Le mur, la nuit

Thomas Jones Mur à Naples 1782

Noté sur le carnet bleu, daté du 2, alors qu’on est déjà le 3, dans la nuit:

Insomnie. Je retrouve P. dans le salon. Lui aussi.

JC Bailly sur Thomas Jones. Première aventure galloise.

CVT_Saisir-Quatre-aventures-galloises_9902

Il n’y est presque question que de Naples. C’est le geste du peintre qui permet le va-et-vient avec le Homeland.

Ce qui change, et radicalement, ce sont les couleurs, le climat, c’est l’absence de la référence humaine dans le paysage, mais le sentiment de l’espace, le sentiment que l’espace est la forme intransitive du temps, demeure.

Puis Bergounioux, encore et toujours. Comme souvent j’ouvre au hasard, mais un même moment de l’année, espérant (ou redoutant) d’y trouver, comme à d’autres époques ou en d’autres lieux les lecteurs de certains livres sacrés,

Sa. 8.1.2005

Cathy, qui s’est levée très tôt, quittait déjà la maison pour le laboratoire lorsque j’ai ouvert les yeux. Je finis de dactylographier les pages hasardées depuis la Toussaint.

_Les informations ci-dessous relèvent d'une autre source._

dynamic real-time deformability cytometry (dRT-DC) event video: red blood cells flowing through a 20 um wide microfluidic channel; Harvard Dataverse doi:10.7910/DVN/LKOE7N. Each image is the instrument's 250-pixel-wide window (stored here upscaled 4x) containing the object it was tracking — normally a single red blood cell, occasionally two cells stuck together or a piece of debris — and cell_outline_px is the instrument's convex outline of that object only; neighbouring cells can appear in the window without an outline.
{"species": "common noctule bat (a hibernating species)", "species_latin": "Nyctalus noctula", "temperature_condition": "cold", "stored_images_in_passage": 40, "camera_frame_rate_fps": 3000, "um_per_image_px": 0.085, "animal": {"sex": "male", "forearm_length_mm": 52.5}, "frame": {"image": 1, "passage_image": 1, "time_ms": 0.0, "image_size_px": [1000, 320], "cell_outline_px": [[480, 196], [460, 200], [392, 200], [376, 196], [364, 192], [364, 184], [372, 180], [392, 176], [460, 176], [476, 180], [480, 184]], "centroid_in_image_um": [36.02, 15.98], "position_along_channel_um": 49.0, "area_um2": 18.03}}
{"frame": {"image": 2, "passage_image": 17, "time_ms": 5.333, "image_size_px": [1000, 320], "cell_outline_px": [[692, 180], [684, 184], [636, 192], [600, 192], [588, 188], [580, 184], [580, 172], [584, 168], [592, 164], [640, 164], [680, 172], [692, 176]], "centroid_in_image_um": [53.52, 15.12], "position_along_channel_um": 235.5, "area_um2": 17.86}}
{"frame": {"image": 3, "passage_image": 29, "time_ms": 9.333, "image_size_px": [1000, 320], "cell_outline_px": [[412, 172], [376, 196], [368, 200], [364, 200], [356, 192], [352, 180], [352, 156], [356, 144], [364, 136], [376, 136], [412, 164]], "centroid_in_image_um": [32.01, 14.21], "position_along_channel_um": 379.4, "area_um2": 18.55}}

L’après-midi, à Versailles puis à Vélizy où Cathy a commandé un lit pour la petite. Il n’est pas arrivé. Au retour, elle allume le feu, s’installe sur le canapé avec un roman policier, une coupe qu’elle a remplie de dragée, et de la voir ainsi occupée, toute à elle-même et à ce qu’elle fait, me remplit, par procuration, d’un parfait bonheur, moi que l’anxiété, la haine de soi, tire continuellement à la périphérie, loin du repos, hors du présent. »

un reflet.

Moi : moins la haine de soi que la crainte de toute perte, de toute disparition. C’est ce que je laboure, c’est ce que je pétris la nuit.

M. opéré : j’imagine son corps ouvert, ses artères, la Leçon d’anatomie de Rembrandt.

Noté enfin cette phrase pour B. ou autre création :

il avait besoin d’imaginer la première phrase du lendemain pour pouvoir s’endormir

Au matin, l’huile sur papier de Thomas Jones m’accompagne encore, mêlée à celle d’un tableau bien plus connu, de Vermeer – mais pas celui où Proust isole le « petit pan de mur jaune »,

800px-Vermeer-view-of-delft 1659-60

– plutôt celui-ci,

La ruelle 1658

où j’entends encore les mots de la nuit.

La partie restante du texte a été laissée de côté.